Alah lewat aja dulu nanti akan kita bahas lebih mendalam lagi mengenai aspal di jalan raya ibu kota yang selalu bolong setiap kali ada hujan deras.

Kita desak-desakkan lagi di bus kota di antara kita dan pencopet kurang ajar itu. Dasar pencopet gila! Udah tahu orang mau pergi kerja, mau cari rezeki, eh di tengah jalan ongkos pp rumah-kantor dan duit buat makan siang malah dicuri.

Selamat datang di "hutan belantara Jakarta". Di mana di beberapa sudutnya masih berlaku hukum rimba: yang kaya makin kaya, yang miskin makin miskin.

Yang kuat memakan yang lemah. Yang berkuasa merasa berhak untuk bersikap semena-mena kepada yang ia anggap lebih rendah derajatnya.

Welcome (back) to the jungle. Kita sekarang nggak usah susah-susah lagi ke kebun binatang Ragunan karena di Jakarta hari ini kita bisa menemukan berbagai macam manusia berkarakter dan berkepribadian layaknya binatang.

Bukan hanya "tikus kantor" yang bisa kita jumpai di hutan belantara Jakarta. Kita juga bisa melihat "kerbau yang selalu kumpul".

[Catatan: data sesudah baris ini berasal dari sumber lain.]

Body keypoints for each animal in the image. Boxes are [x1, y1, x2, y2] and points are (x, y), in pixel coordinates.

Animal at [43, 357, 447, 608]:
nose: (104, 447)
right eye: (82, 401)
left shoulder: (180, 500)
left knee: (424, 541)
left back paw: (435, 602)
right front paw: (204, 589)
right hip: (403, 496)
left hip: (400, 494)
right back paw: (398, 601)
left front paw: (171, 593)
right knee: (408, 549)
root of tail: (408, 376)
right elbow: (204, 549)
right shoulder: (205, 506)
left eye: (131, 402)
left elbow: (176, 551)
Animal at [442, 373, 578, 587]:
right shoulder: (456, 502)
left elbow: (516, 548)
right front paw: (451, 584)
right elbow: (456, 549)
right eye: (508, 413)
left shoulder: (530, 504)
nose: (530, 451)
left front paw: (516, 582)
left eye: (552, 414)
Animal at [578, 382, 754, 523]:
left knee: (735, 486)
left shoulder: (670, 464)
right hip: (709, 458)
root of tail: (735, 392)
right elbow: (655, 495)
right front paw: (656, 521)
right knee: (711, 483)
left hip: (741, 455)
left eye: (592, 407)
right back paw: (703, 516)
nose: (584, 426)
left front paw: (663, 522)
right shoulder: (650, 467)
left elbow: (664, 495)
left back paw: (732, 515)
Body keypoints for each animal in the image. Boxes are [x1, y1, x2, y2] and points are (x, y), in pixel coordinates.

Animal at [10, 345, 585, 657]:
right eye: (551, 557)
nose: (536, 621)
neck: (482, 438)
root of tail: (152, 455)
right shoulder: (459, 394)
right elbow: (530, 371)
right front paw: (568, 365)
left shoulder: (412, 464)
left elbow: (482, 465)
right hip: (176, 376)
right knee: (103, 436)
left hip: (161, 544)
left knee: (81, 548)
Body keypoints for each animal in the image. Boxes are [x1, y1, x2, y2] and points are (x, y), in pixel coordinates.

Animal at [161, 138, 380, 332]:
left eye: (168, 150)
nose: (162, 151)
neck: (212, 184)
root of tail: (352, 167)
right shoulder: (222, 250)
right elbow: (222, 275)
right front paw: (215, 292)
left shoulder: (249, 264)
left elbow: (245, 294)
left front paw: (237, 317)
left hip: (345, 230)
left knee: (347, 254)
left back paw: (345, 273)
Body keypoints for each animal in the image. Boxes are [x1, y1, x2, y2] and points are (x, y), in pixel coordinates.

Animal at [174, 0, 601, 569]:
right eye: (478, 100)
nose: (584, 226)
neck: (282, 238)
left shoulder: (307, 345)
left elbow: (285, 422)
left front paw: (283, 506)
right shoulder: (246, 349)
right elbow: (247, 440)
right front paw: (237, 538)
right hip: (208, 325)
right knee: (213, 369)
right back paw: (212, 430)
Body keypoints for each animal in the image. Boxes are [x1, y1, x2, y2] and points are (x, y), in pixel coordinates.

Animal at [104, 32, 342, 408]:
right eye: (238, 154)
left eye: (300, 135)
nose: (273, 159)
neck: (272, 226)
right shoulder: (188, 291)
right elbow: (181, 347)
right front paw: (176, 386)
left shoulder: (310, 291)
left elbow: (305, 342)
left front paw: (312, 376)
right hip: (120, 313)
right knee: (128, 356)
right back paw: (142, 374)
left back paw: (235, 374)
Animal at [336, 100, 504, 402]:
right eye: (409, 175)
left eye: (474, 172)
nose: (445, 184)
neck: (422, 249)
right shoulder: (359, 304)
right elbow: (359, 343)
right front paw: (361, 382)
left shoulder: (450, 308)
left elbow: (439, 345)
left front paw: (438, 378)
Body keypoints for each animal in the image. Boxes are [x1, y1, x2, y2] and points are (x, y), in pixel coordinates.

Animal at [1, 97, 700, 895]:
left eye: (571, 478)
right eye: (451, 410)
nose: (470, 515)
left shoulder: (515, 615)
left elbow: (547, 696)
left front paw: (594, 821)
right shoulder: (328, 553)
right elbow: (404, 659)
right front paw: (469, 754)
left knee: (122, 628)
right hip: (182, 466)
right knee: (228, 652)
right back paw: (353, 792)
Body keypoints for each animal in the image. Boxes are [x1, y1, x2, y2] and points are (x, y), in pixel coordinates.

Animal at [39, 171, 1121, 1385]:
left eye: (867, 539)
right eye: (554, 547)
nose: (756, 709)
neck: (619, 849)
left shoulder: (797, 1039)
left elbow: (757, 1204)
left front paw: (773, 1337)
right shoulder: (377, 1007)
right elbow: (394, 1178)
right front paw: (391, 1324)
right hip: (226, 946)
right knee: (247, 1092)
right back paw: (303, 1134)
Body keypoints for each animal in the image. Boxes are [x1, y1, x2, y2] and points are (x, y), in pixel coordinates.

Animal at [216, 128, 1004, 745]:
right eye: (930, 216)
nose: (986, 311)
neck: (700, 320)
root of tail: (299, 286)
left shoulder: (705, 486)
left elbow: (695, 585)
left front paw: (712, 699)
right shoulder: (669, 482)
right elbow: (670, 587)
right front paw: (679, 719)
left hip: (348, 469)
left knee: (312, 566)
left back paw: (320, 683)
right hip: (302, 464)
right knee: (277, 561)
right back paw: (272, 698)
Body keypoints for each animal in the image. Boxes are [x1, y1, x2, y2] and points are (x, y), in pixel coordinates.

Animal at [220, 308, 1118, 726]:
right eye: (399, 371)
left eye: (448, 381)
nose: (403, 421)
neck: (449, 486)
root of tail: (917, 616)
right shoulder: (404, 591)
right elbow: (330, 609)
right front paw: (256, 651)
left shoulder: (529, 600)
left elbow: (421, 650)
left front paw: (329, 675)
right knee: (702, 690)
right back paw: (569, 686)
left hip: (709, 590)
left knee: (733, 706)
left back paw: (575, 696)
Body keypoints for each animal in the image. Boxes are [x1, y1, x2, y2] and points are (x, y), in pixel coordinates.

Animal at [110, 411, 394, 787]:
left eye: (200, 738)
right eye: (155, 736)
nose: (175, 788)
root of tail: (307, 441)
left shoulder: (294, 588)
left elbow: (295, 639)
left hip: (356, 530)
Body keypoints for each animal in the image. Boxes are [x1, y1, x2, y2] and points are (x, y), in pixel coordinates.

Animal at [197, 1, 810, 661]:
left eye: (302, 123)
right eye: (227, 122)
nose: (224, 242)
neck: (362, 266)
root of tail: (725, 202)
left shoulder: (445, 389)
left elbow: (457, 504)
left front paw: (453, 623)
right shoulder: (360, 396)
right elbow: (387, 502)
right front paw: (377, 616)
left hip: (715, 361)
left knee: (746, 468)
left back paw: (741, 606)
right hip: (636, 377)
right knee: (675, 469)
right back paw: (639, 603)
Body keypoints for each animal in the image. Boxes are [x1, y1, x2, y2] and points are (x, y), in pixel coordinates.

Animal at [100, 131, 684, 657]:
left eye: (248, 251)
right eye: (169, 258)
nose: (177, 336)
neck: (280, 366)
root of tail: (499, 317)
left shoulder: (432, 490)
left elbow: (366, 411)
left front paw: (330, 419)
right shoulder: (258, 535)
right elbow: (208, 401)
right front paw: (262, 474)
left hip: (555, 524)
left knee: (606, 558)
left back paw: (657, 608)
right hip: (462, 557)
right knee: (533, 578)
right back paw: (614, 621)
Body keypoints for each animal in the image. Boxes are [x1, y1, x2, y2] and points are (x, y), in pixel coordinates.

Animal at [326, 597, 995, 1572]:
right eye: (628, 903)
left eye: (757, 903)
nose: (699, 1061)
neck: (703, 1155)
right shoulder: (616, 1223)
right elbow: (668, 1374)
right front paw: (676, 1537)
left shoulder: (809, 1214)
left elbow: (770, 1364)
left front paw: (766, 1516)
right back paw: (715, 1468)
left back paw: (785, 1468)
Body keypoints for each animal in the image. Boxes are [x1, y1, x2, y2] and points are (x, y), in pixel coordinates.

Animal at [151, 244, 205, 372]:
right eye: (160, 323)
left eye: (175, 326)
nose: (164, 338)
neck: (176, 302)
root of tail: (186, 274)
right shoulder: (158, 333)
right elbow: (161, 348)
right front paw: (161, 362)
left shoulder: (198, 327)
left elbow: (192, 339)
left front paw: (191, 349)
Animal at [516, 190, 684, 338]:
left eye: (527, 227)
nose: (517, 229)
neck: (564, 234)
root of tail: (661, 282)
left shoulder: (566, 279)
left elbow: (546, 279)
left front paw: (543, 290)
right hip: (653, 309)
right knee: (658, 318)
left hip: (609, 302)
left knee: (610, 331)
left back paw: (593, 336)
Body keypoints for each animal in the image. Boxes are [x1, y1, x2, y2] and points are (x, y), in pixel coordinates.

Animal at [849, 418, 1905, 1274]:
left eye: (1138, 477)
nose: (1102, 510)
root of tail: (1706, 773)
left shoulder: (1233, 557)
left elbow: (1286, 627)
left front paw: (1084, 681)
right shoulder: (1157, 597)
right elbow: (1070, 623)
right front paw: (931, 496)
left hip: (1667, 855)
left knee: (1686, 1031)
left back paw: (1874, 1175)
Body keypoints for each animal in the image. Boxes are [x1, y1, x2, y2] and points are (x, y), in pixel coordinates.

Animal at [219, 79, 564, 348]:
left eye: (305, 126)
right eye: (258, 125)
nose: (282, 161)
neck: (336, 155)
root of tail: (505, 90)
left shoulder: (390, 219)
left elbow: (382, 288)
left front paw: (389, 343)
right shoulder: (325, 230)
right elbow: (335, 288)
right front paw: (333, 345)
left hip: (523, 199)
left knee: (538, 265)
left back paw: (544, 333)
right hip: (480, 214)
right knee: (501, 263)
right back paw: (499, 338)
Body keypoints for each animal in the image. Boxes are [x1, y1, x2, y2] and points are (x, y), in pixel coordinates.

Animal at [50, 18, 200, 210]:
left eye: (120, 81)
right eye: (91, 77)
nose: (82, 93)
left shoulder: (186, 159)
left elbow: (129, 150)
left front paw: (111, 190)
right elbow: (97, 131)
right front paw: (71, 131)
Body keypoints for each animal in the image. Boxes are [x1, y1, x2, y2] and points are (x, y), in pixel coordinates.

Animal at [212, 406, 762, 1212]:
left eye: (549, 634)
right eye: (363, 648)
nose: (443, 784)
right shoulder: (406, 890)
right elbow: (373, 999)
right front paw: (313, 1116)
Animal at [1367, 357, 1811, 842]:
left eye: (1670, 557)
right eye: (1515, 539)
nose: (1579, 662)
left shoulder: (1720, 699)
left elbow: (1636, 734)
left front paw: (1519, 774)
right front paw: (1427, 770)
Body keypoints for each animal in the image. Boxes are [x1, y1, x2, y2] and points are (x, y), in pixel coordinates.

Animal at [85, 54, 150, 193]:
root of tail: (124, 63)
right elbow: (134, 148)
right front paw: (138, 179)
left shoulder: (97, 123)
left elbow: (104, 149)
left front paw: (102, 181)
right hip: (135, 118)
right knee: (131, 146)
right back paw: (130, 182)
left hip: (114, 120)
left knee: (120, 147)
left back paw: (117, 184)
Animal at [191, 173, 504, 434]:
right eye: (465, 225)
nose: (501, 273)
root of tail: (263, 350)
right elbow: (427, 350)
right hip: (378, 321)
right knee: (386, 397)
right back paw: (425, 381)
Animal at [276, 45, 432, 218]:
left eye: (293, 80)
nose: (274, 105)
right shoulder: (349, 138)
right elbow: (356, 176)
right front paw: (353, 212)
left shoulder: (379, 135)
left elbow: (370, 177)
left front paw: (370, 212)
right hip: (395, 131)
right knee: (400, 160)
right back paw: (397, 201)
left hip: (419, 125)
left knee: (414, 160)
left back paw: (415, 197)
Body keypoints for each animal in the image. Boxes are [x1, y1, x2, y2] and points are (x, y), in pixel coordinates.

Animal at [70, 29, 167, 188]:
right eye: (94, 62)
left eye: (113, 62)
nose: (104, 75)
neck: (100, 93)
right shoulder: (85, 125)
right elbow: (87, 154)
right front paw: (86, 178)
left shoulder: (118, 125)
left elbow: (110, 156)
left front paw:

(orang yang kerjaannya "kumpul kebo". Zina udah biasa, maksiat nggak pernah kelewat, dosa sudah budaya, free sex dilakukan melalui berbagai kesempatan dan momen).

Ada "srigala berbulu domba" (orang yang siap memangsa siapa saja dengan pakaian penyamarannya, terutama di keheningan malam. Auuu..).

Ada "ular berbisa" (yang selalu siaga dengan bisa beracunnya). Ada "buaya darat". Ada "domba yang suka diadu". Ada ayam elit yang masuk perguruan tinggi, kita menyebutnya "Ayam Kampus".

Ini bukan nama-nama hewan dalam makna yang sesungguhnya. Karena hewan yang sesungguhnya sudah pasti lebih mulia daripada mereka.

Nama-nama hewan di atas adalah nama-nama hewan dengan latar belakang budaya. Kalau boleh kita meminjam bahasa Tuhan, ulaaika kal an'aami balhum adhol. (Mereka itu bagaikan hewan ternak bahkan lebih sesat).